-- Raw data --
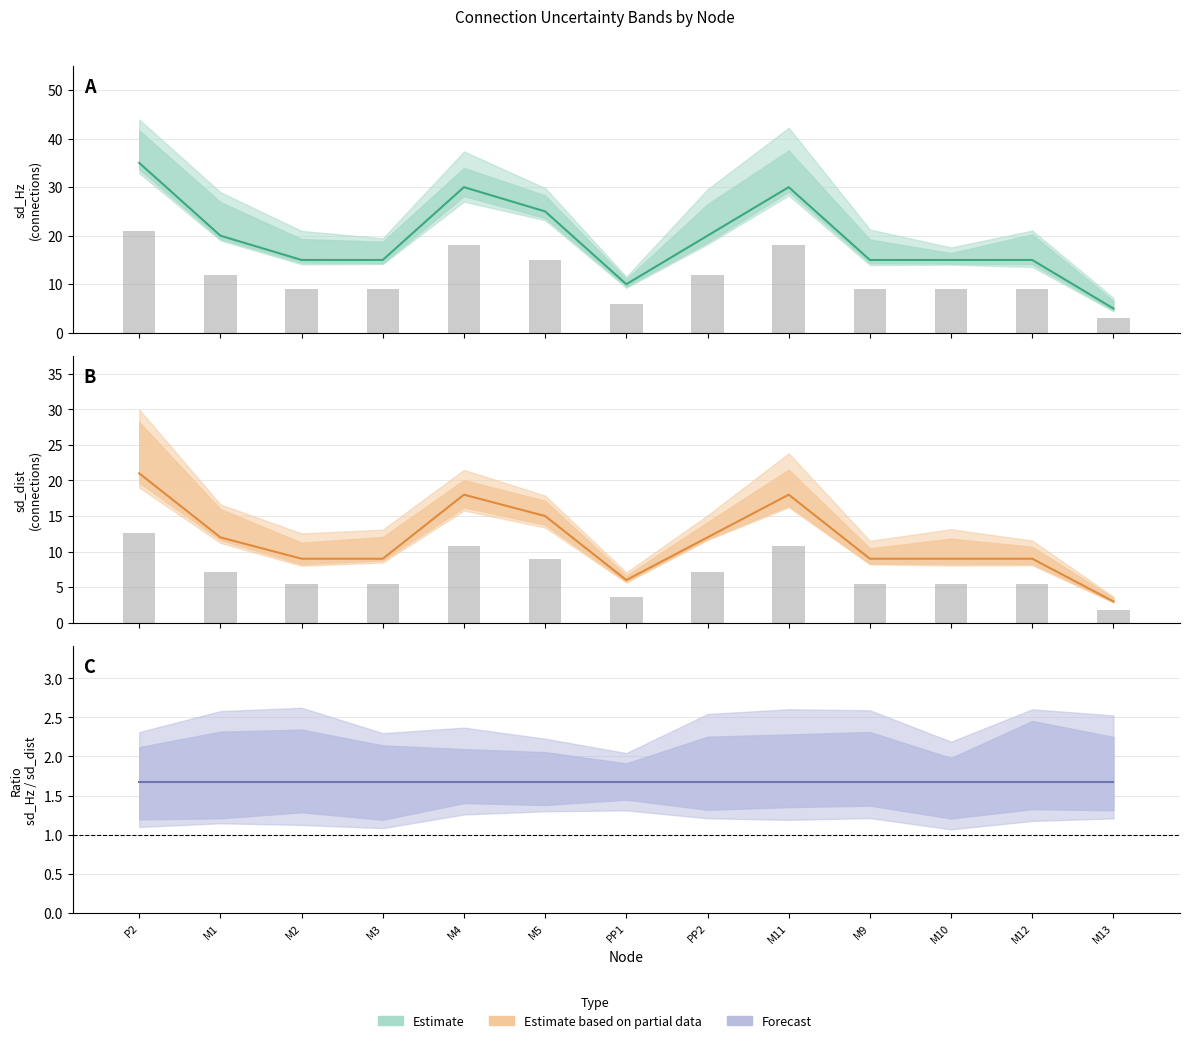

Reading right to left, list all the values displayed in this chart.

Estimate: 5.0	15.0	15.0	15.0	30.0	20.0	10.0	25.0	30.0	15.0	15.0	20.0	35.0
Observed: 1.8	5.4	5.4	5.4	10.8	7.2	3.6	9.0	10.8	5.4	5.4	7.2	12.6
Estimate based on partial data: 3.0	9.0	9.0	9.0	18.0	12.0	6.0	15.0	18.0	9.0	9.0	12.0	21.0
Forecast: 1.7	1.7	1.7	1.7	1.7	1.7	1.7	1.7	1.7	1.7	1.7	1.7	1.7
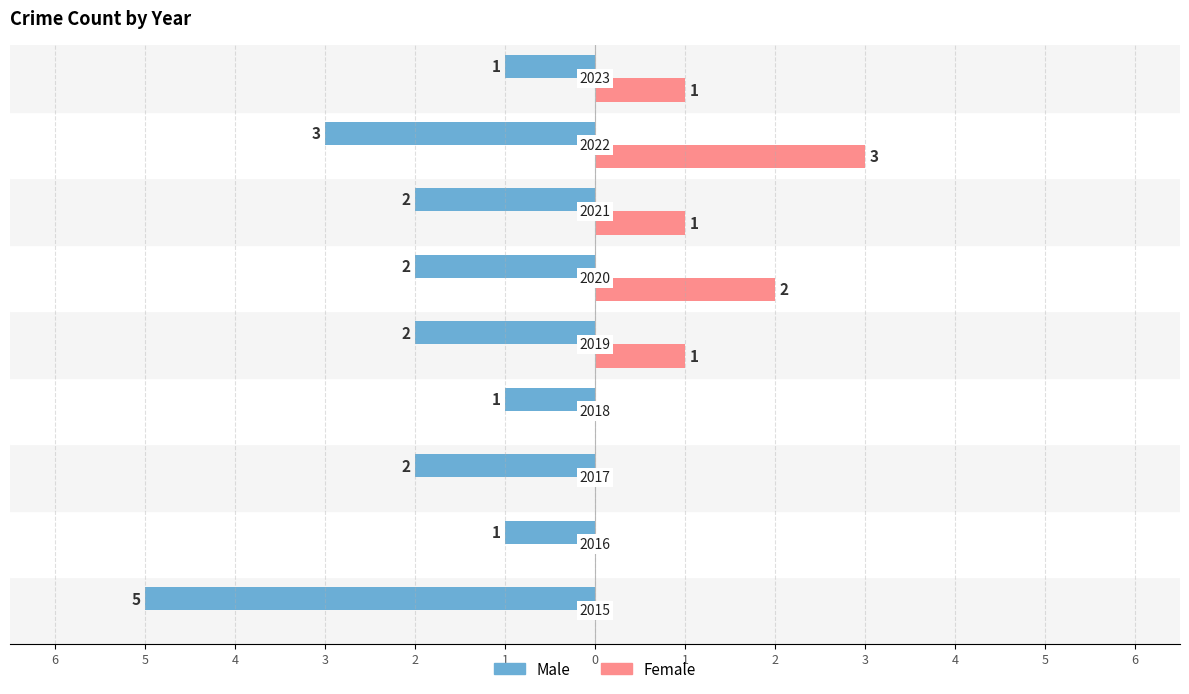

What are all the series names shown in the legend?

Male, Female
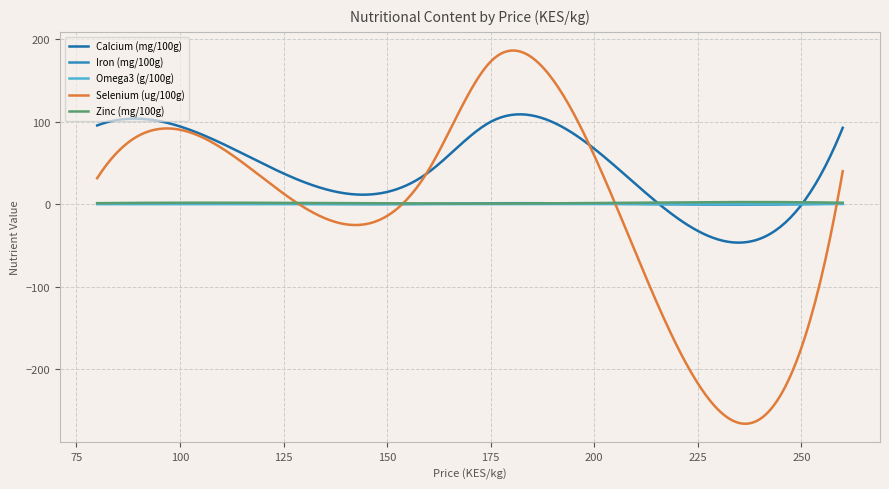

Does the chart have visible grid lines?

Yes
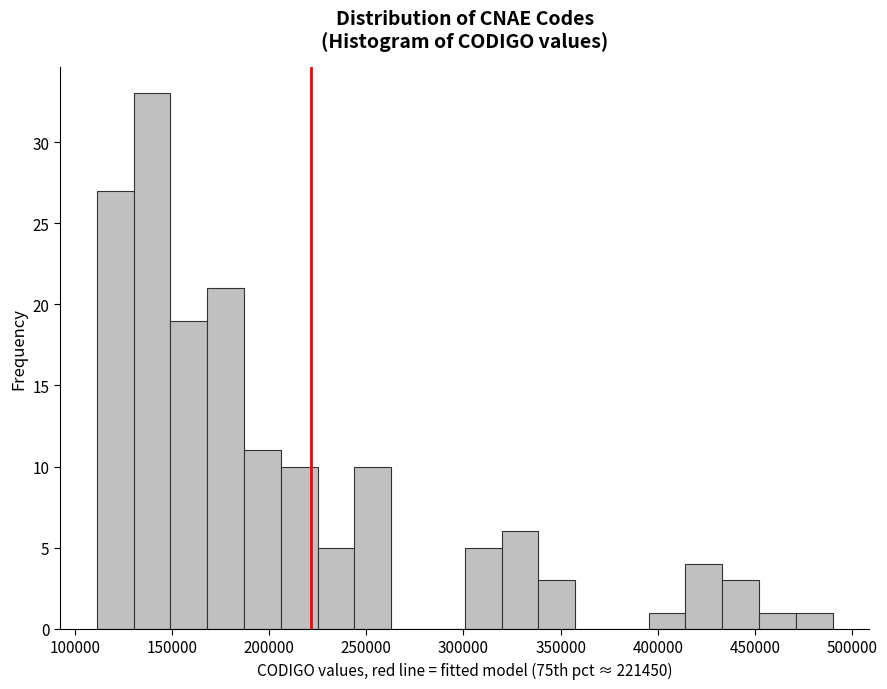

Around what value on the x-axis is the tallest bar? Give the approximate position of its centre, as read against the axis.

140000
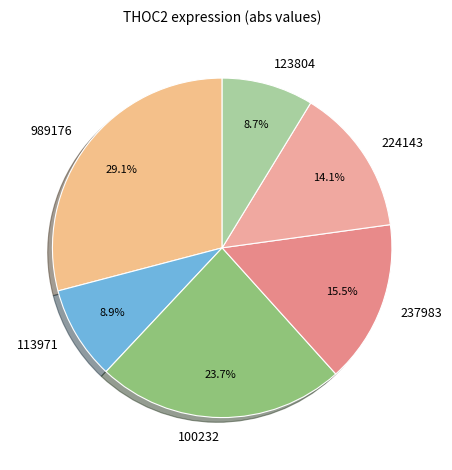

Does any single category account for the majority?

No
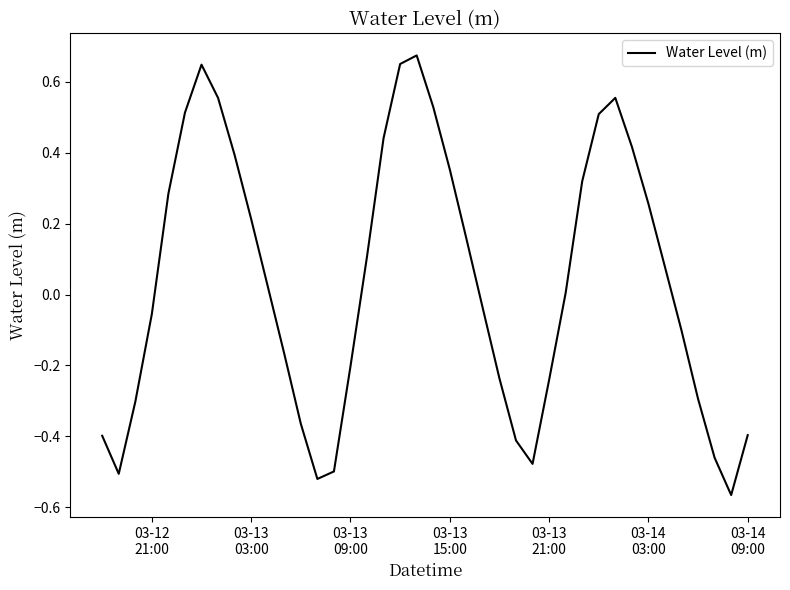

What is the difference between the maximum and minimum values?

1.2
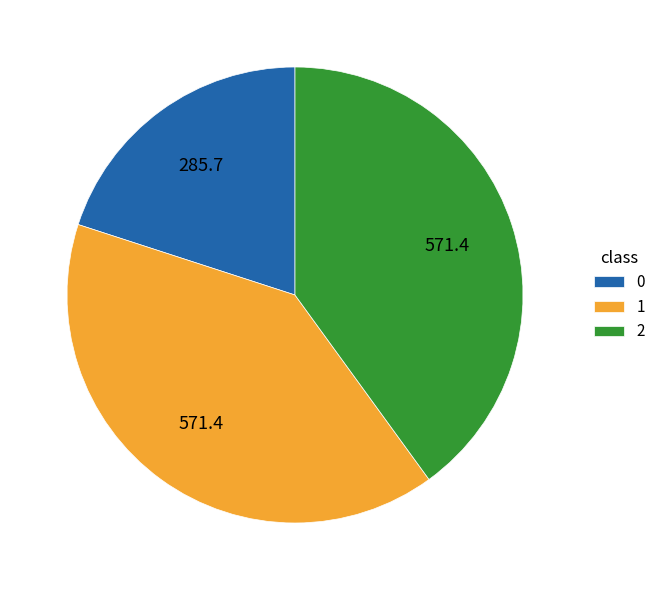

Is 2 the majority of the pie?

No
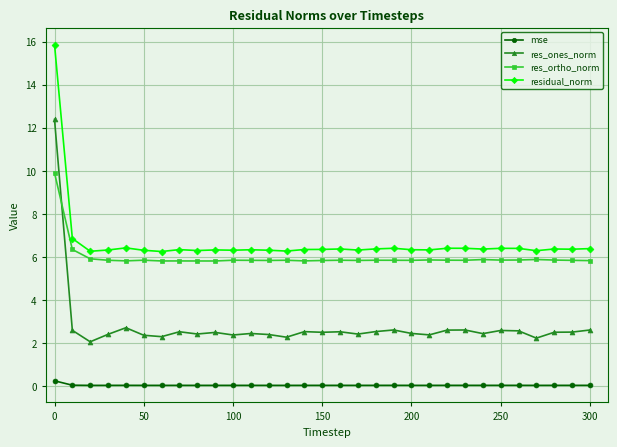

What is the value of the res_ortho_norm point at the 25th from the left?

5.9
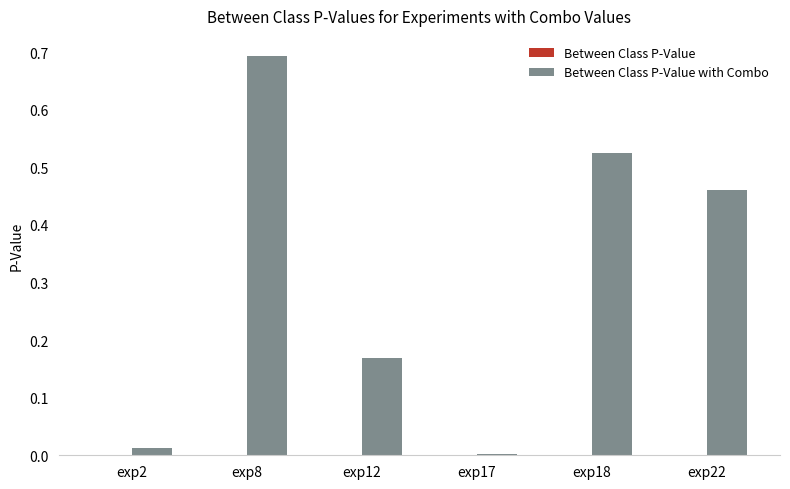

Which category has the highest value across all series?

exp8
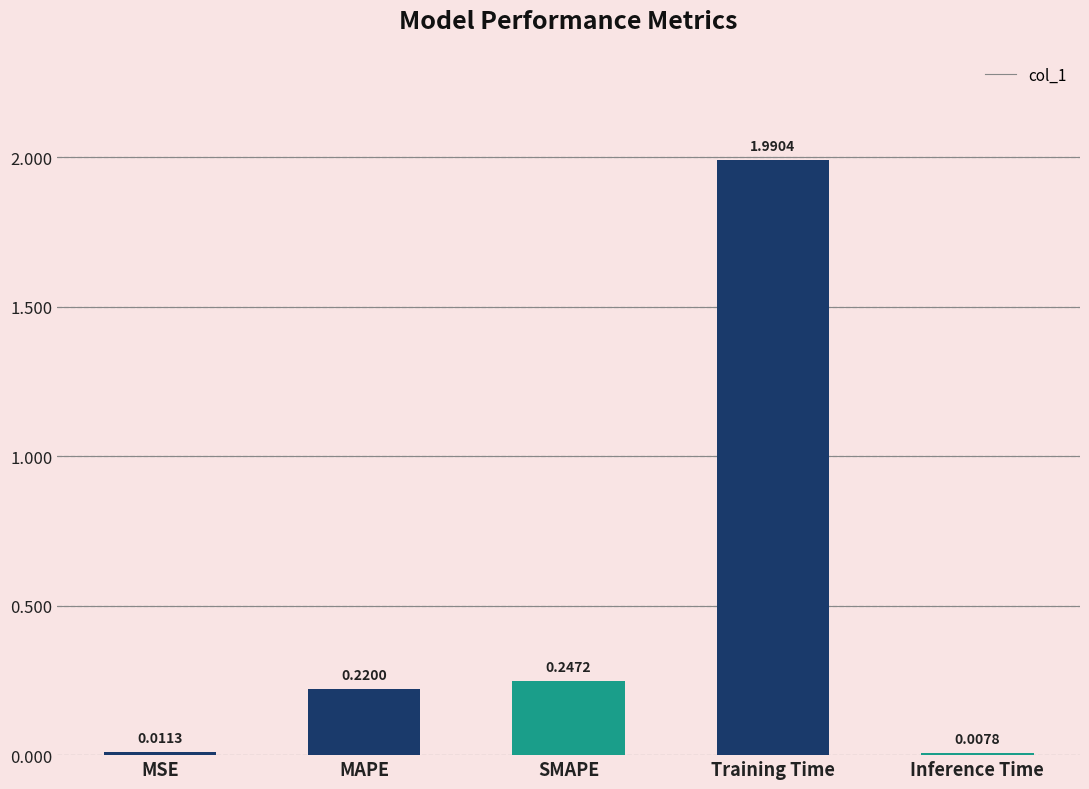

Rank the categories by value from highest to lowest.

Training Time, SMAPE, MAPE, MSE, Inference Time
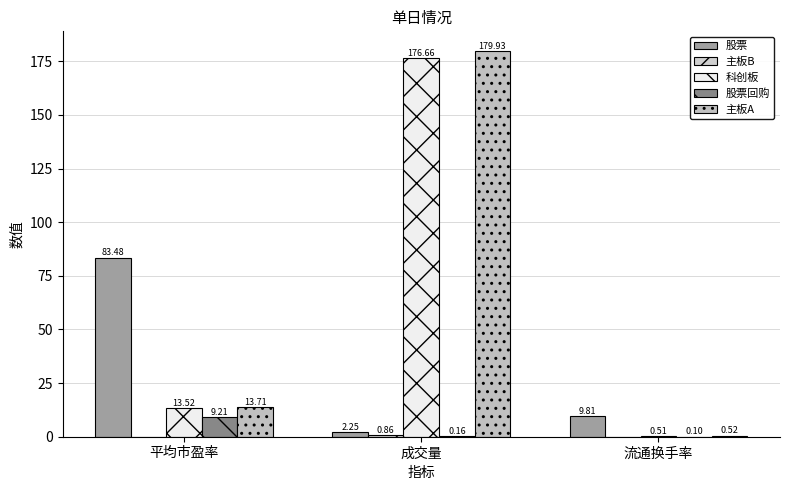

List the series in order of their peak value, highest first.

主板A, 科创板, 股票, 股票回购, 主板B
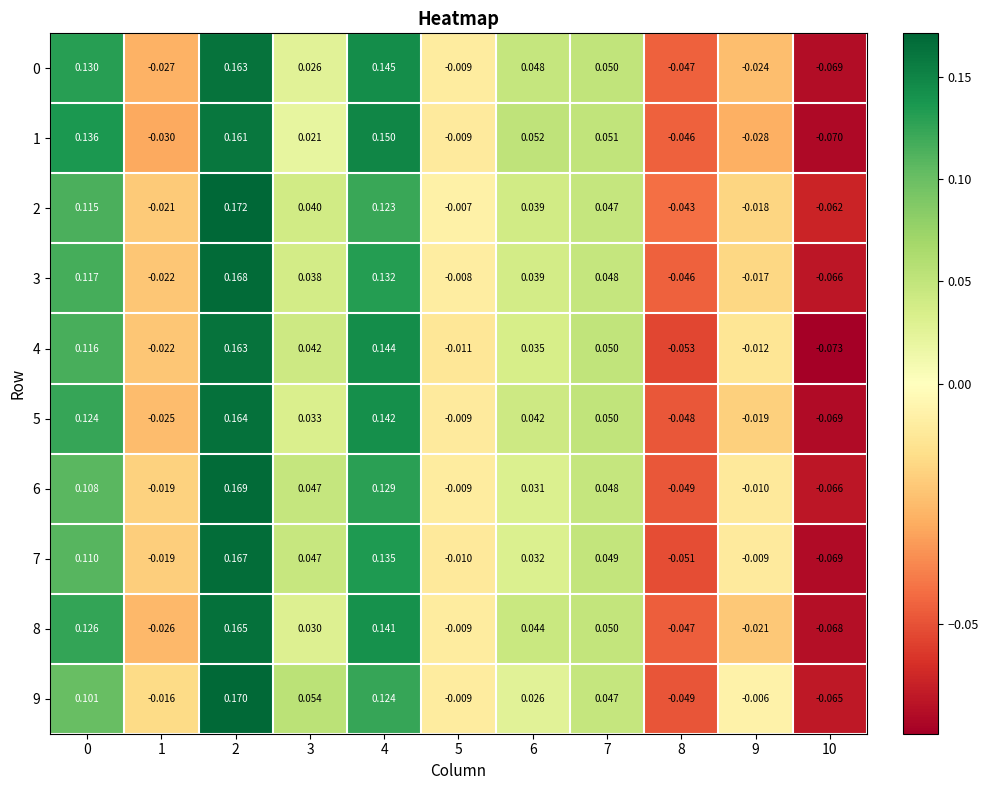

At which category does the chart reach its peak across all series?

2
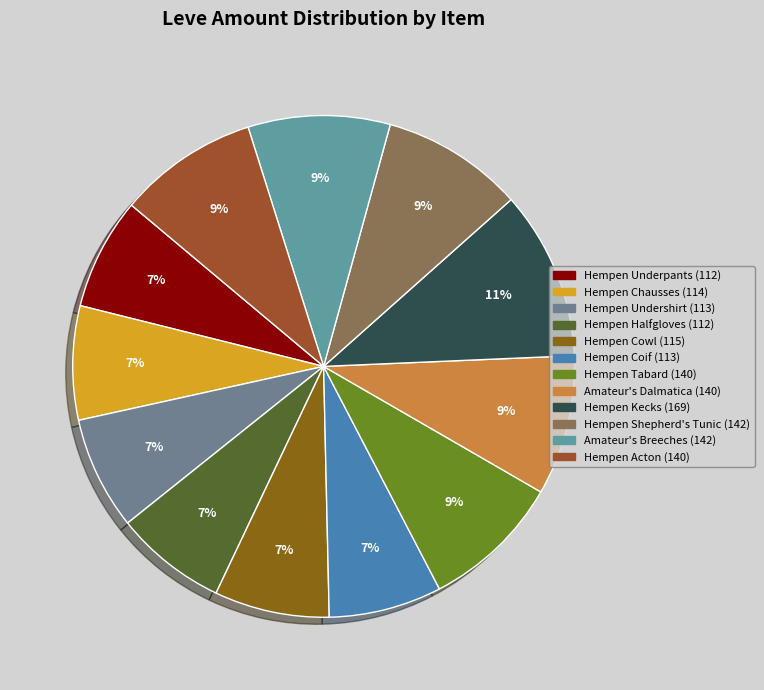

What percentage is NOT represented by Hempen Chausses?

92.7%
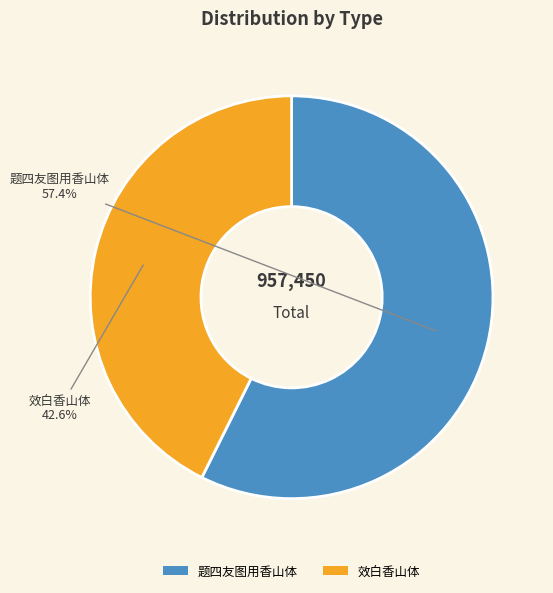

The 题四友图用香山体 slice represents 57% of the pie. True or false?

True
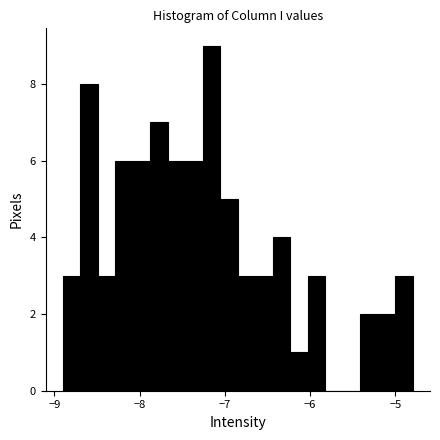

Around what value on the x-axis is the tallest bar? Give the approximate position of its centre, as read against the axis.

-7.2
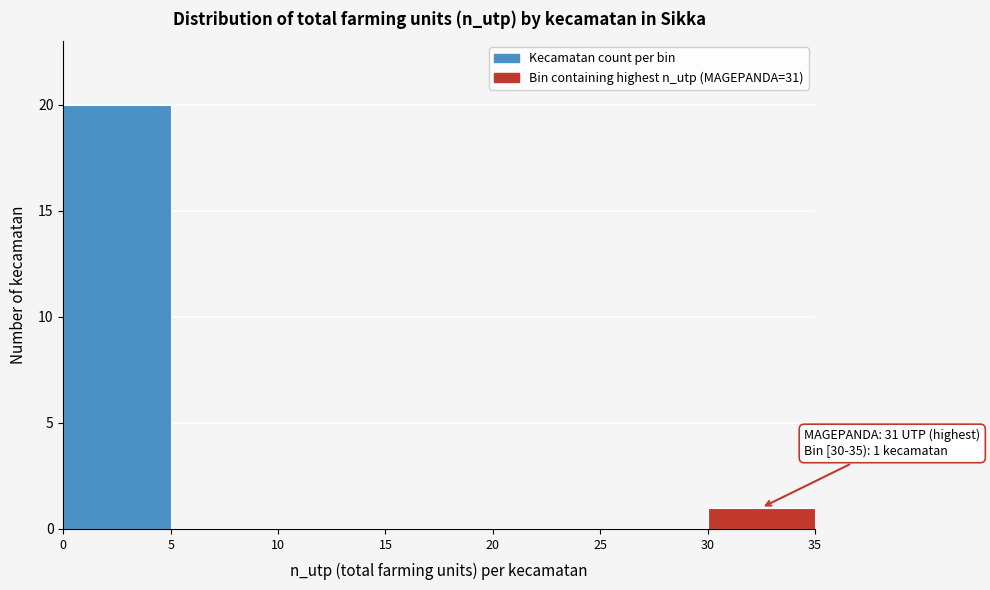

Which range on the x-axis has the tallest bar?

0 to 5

-- Task requirements --
Copy the listing above word for word, leaving out the pictures.

-- Response --
Reading right to left, list all the values displayed in this chart.

Estimate: 5.0	15.0	15.0	15.0	30.0	20.0	10.0	25.0	30.0	15.0	15.0	20.0	35.0
Observed: 1.8	5.4	5.4	5.4	10.8	7.2	3.6	9.0	10.8	5.4	5.4	7.2	12.6
Estimate based on partial data: 3.0	9.0	9.0	9.0	18.0	12.0	6.0	15.0	18.0	9.0	9.0	12.0	21.0
Forecast: 1.7	1.7	1.7	1.7	1.7	1.7	1.7	1.7	1.7	1.7	1.7	1.7	1.7

What are all the series names shown in the legend?

Male, Female

Does the chart have visible grid lines?

Yes

Around what value on the x-axis is the tallest bar? Give the approximate position of its centre, as read against the axis.

140000

Does any single category account for the majority?

No

What is the difference between the maximum and minimum values?

1.2

Is 2 the majority of the pie?

No

What is the value of the res_ortho_norm point at the 25th from the left?

5.9

Which category has the highest value across all series?

exp8

Rank the categories by value from highest to lowest.

Training Time, SMAPE, MAPE, MSE, Inference Time

List the series in order of their peak value, highest first.

主板A, 科创板, 股票, 股票回购, 主板B

At which category does the chart reach its peak across all series?

2

What percentage is NOT represented by Hempen Chausses?

92.7%

The 题四友图用香山体 slice represents 57% of the pie. True or false?

True

Around what value on the x-axis is the tallest bar? Give the approximate position of its centre, as read against the axis.

-7.2

Which range on the x-axis has the tallest bar?

0 to 5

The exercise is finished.